Transfobia em debate no Brasil
Enviada em 17/07/2022
A Constituição federal de 1988, documento jurídico mais importante do país, prevê, em seu artigo 5º, o direito à igualdade como inerente a todo cidadão brasileiro. No entanto, tal benecífio não se tem evidenciado com ênfase, na prática, quando se observam os desafios do combate à transfobia no Brasil, dificultando, assim, a universalidade desse direito social tão importante. Diante dessa situação, faz-se necessária a análise dos fatores que favorecem esse quadro.

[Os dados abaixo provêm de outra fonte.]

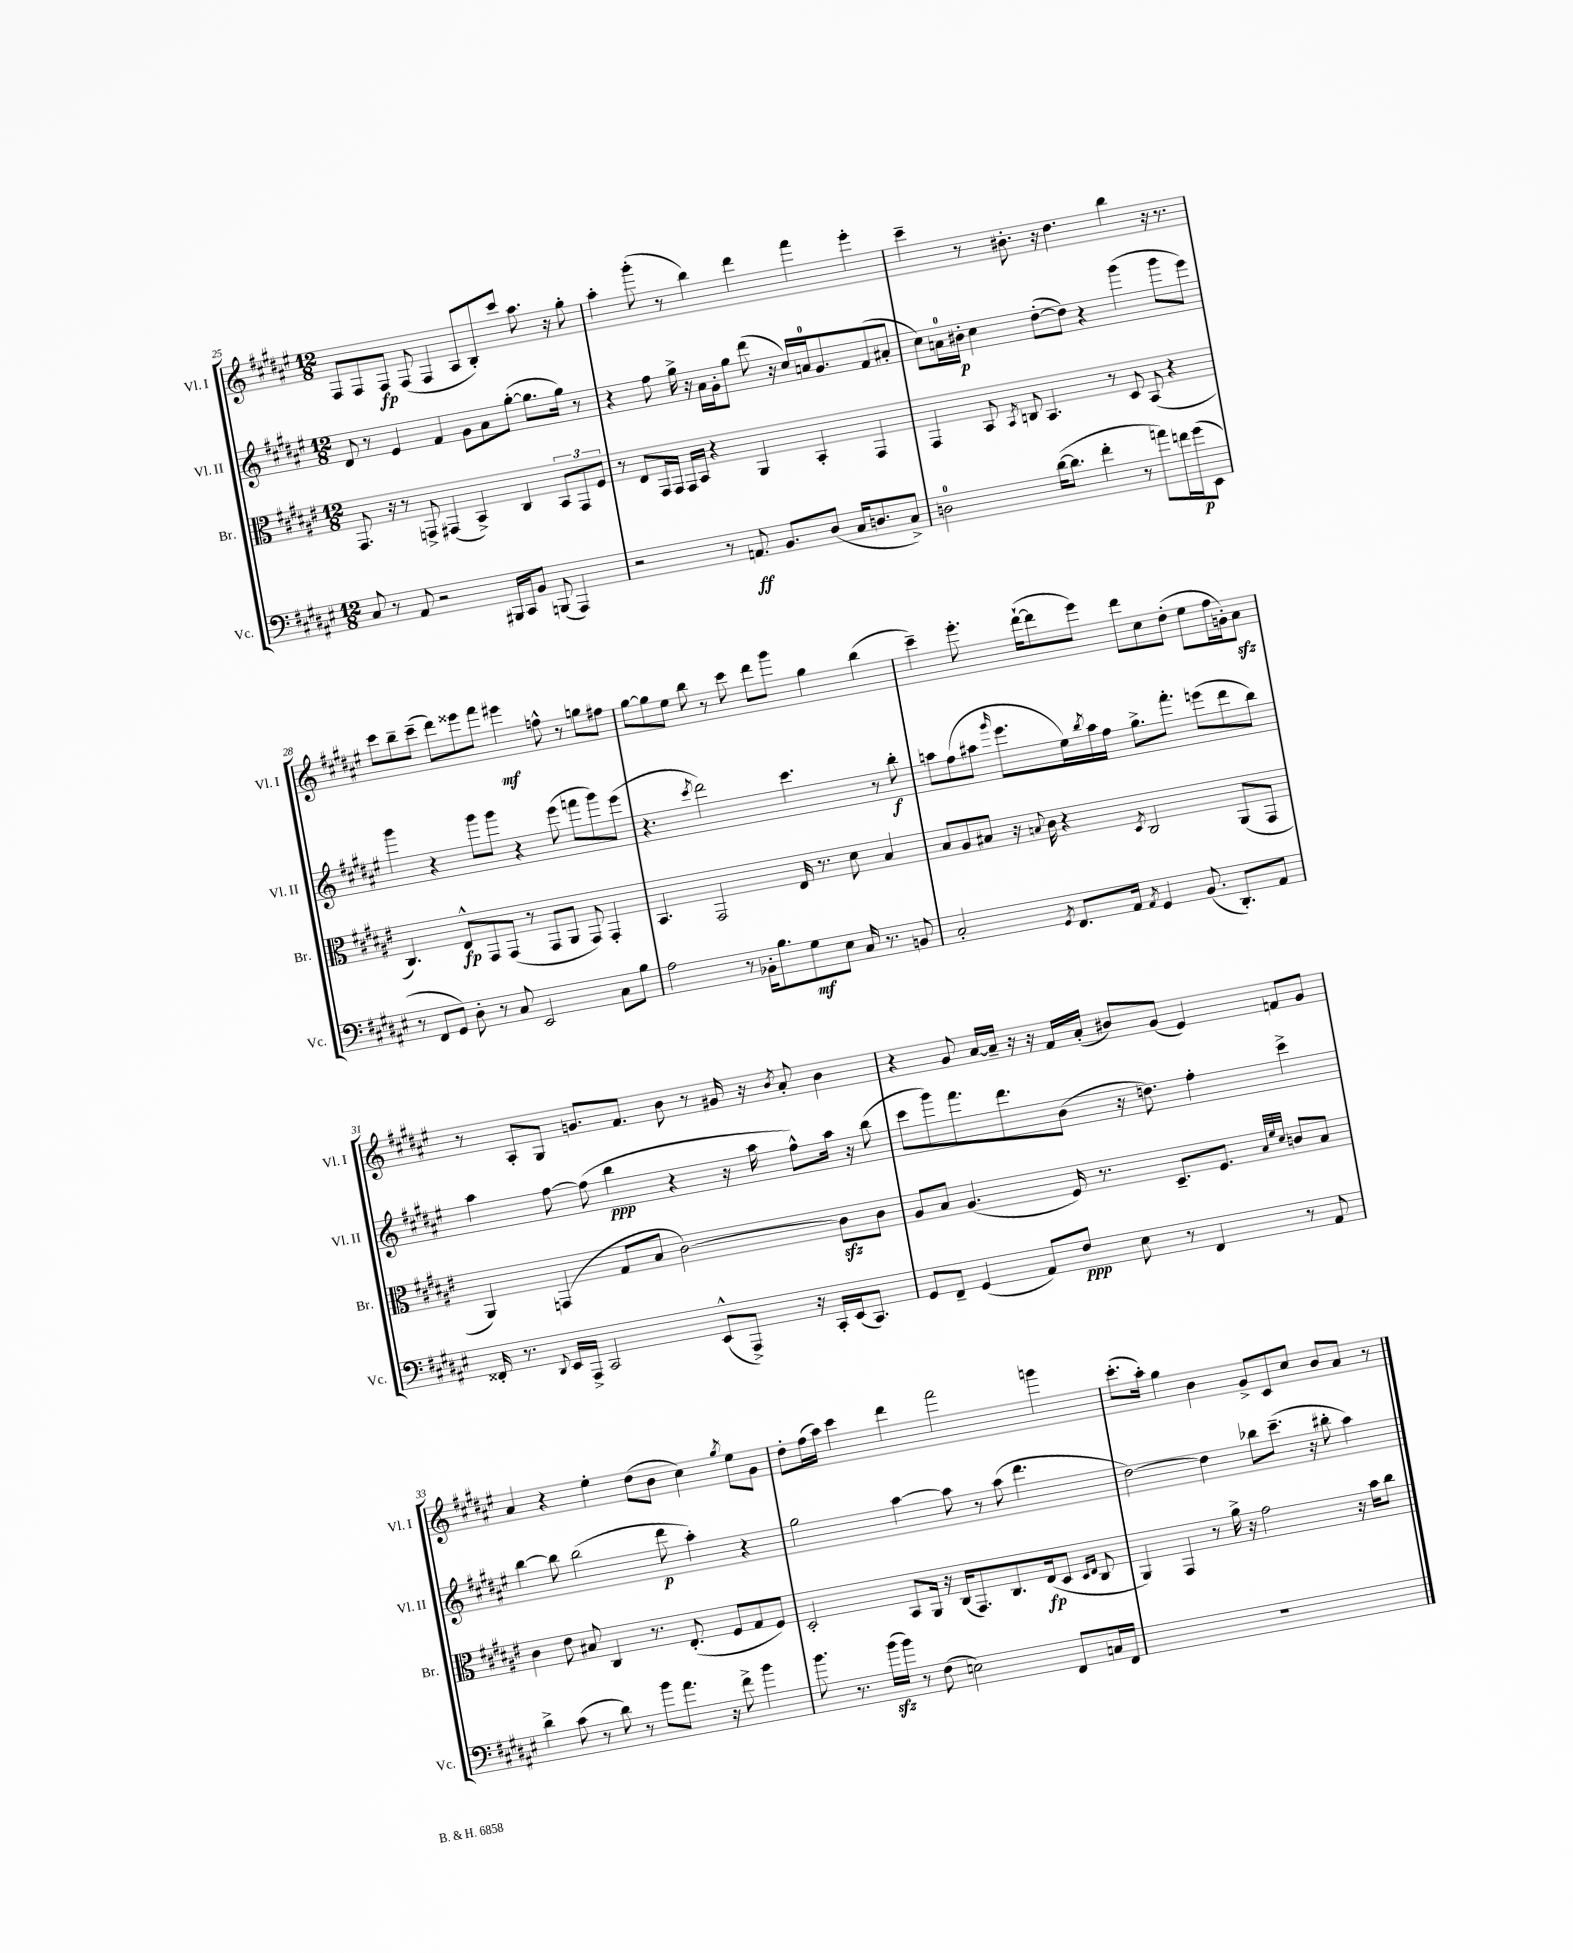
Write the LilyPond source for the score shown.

<<
\new StaffGroup <<
\new Staff = "s0" \with { instrumentName = "Vl. I" shortInstrumentName = "Vl. I" } {
    \clef treble \key fis \major \numericTimeSignature \time 12/8
    fis8 fis8 fis8\fp fis8( fis4 ais8 b8-.) cis'''8 ais''8. r16 gis''8-. |
    ais''4-. gis'''8-.( r8 b''4) dis'''4 fis'''4 eis'''4-. |
    cis'''4-- r8 bis'8.-. r16 dis''4. b''4 r16 r8. |
    cis'''8 b''8-- cis'''8--( dis'''8) eisis'''8 fis'''8 eis'''4\mf f''8-^ r8 g''8 fis''8 |
    gis''8~ gis''8 eis''8 b''8 r8 cis'''8 dis'''8 gis'''8 gis''4 b''4( |
    cis'''4--) eis'''8.-. dis'''16~-!( dis'''8 eis'''8) dis'''8 cis''8 dis''8-.( eis''8 fis''16 g'16-.) ais'8\sfz |
    r8 ais8-. gis8 g'8. fis'8. b'8 r8 gis'16 r16 \acciaccatura { b'8 } ais'8-. b'4 |
    r4 gis'8 ais'16~ ais'16-- r16 r16 fis'16 ais'16-.( bis'8) gis'8( eis'4) f'8 gis'8 |
    ais'4 r4 eis''4-. dis''8( b'8 cis''4) \acciaccatura { gis''8 } eis''8 gis'8 |
    dis''8-. fis''16( ais''16) cis'''4 dis'''4 fis'''2 g'''4 |
    cis'''8.-.( ais''16-.) gis''4 b'4 gis'8-> cis'8 cis''8 b'8 ais'8 r8 \bar "|." |
}
\new Staff = "s1" \with { instrumentName = "Vl. II" shortInstrumentName = "Vl. II" } {
    \clef treble \key fis \major \numericTimeSignature \time 12/8
    dis'8 r8 eis'4 fis'4 gis'8 ais'8 gis''8~-.( gis''8. gis''16) r8 |
    r4 fis''8 gis''16-> r16 ais'16 gis'16-. gis''8 dis'''8( r16 cis''16) a'16-0 gis'8. fis'8( ais'8-. |
    cis''8) a'16-0 bis'16-.\p cis''4 dis''8~-.( dis''8) r4 gis'''4( gis'''8 eis'''8) |
    gis'''4 r4 gis'''8 gis'''8 r4 eis'''8( f'''8 gis'''8) eis'''8( |
    r4. \acciaccatura { cis'''8 } dis'''2) cis'''4. r8 b''8-.\f |
    a''8 fis''8( ais''8 \grace { gis'''16 } eis'''8. eis''16) \acciaccatura { b''8 } ais''16 fis''16 gis''8.-> fis'''8.-. e'''8( dis'''8 b''8) |
    ais''4 fis''8~ fis''8( b''4\ppp r4 r16 ais''16 fis''8-^) ais''16 r16 b''8( |
    cis'''8 gis'''8) fis'''8. dis'''8. b'8( r16 d''8.) fis''4-. cis'''4-> |
    b''4~ b''8 b''2( dis'''8\p ais''4-.) r4 |
    gis''2 ais''4~ ais''8 r8 ais''8( dis'''4. |
    dis''2~) dis''4 bes''8 cis'''8.--( r16 bis''8-. ais''4) \bar "|." |
}
\new Staff = "s2" \with { instrumentName = "Br." shortInstrumentName = "Br." } {
    \clef alto \key fis \major \numericTimeSignature \time 12/8
    gis,8. r16 r8 g,8-> gis,4( b,4->) cis4 \tuplet 3/2 { b,8 gis,8 fis8 } |
    r8 eis8 gis,16 gis,16 gis,16 b,16 r4 ais,4 b,4-. gis,4 |
    gis,4 b,8 \acciaccatura { b,8 } c8 b,4. r8 dis8 b,8( r4 |
    cis4.) eis8-^\fp gis,8 gis,8( r8 gis,8 ais,8 gis,8) gis,4-. |
    b,4. gis,2 eis16 r8. dis'8 b4 |
    b8 ais8 bis8 r16 \appoggiatura { b8 } cis'16 r4 \acciaccatura { dis8 } cis2 ais,8( gis,8 |
    ais,4) g,4( gis8 b8 cis'2~) cis'8\sfz cis'8 |
    ais8 b8 ais4.( fis16) r8. dis8.-- fis8. \grace { b32 fis'32 dis'32 } c'8 b8 |
    cis'4 eis'8 bis8 cis4 r8. eis8.-.( fis8 gis8 fis8) |
    dis2-. b,8 ais,16 r16 cis16( gis,8.) cis8. eis16\fp( dis8 \grace { dis16 eis16 } cis8 |
    ais,4) gis,4 r8 ais'16-> r16 gis'2 r16 b'16 cis''8 \bar "|." |
}
\new Staff = "s3" \with { instrumentName = "Vc." shortInstrumentName = "Vc." } {
    \clef bass \key fis \major \numericTimeSignature \time 12/8
    cis8 r8 ais,8 r2 bis,,16 cis,16 b,8 b,,8( ais,,4) |
    r2 r8 a,8.\ff b,8. dis8( cis16 d8. cis8->) |
    d2-0 dis'16~( dis'8. fis'4-. r8 a'8) f'16 gis'16\p( eis,8 |
    r8 fis,8 gis,8) dis8-. r8 cis8 eis,2 cis8 b8 |
    ais2 r8 bes,16-. b8. gis8\mf eis8 cis16 r8. b,8 |
    cis2-. \acciaccatura { gis,8 } fis,8. ais,16 \acciaccatura { ais,8 } gis,4 b,8.( dis,8.-.) ais,8 |
    fisis,16-. r8. \appoggiatura { dis,8 } eis,16 ais,,16-> cis,2 eis,8-^( ais,,8->) r16 cis,16-. eis,16( cis,8.) |
    gis,8 fis,8-- gis,4( ais,8) fis8\ppp eis8 r8 fis,4 r8 ais,8 |
    dis'4-> cis'8( r8 dis'8) r8 b'8 ais'8. r16 fis'8-> b'4 |
    b'8. r8. b'16\sfz( b'16) r8 fis8( e2) fis,8 c16 fis,16 |
    R1. \bar "|." |
}
>>
>>
\layout { \context { \Score currentBarNumber = #25 } }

Nessa perspectiva, deve-se ressaltar a ausência de medidas governamentais para auxiliar no combate à transfobia na sociedade brasileira, como políticas públicas de integração social. Nesse sentido, é importante salientar que diversos são os desafios enfrentados por pessoas transgêneros no Brasil: violências físicas ou verbais, exclusão de ambientes sociais, diversas formas de discriminação, entre outros. Essa situação, segundo os ideais do filósofo John Locke, configura-se como uma violação do “contrato social”, já que o Estado não cumpre sua função de garantir que os cidadãos desfrutem de direitos indispensáveis, como a igualdade , o que lamentavelmente é evidente no Brasil.
Além disso, é fundamental destacar que o Brasil é o país que mais mata pessoas transexuais do mundo, segundo a Associação Nacional de Travestis e Transexuais(Antra). Esse quadro expõe a carência do país em políticas de proteção e integração social para indivíduos travestis e transexuais na sociedade brasileira. Vale salientar, ainda, que a transfobia é mais uma terrível consequência do machismo histórico-social presente na sociedade brasileira, sendo seu combate necessário para a melhoria dos índices sociais brasileiros.Logo, é inadmissível que esse cenário continue sendo uma realidade brasileira.
Percebe-se, portanto, a necessidade de se combater esses obstáculos. Para isso, é
imprescindível que o governo federal, esfera de maior poder do país, por meio da criação de políticas públicas, direcione verbas para a criação de órgãos especializados na proteção e integração de indivíduos transexuais, a fim de atenuar a violência contra esse grupo social. Assim, consolidar-se-á uma sociedade mais empática na qual o Estado desempenha corretamente seu “contrato social”, como afirma John Locke.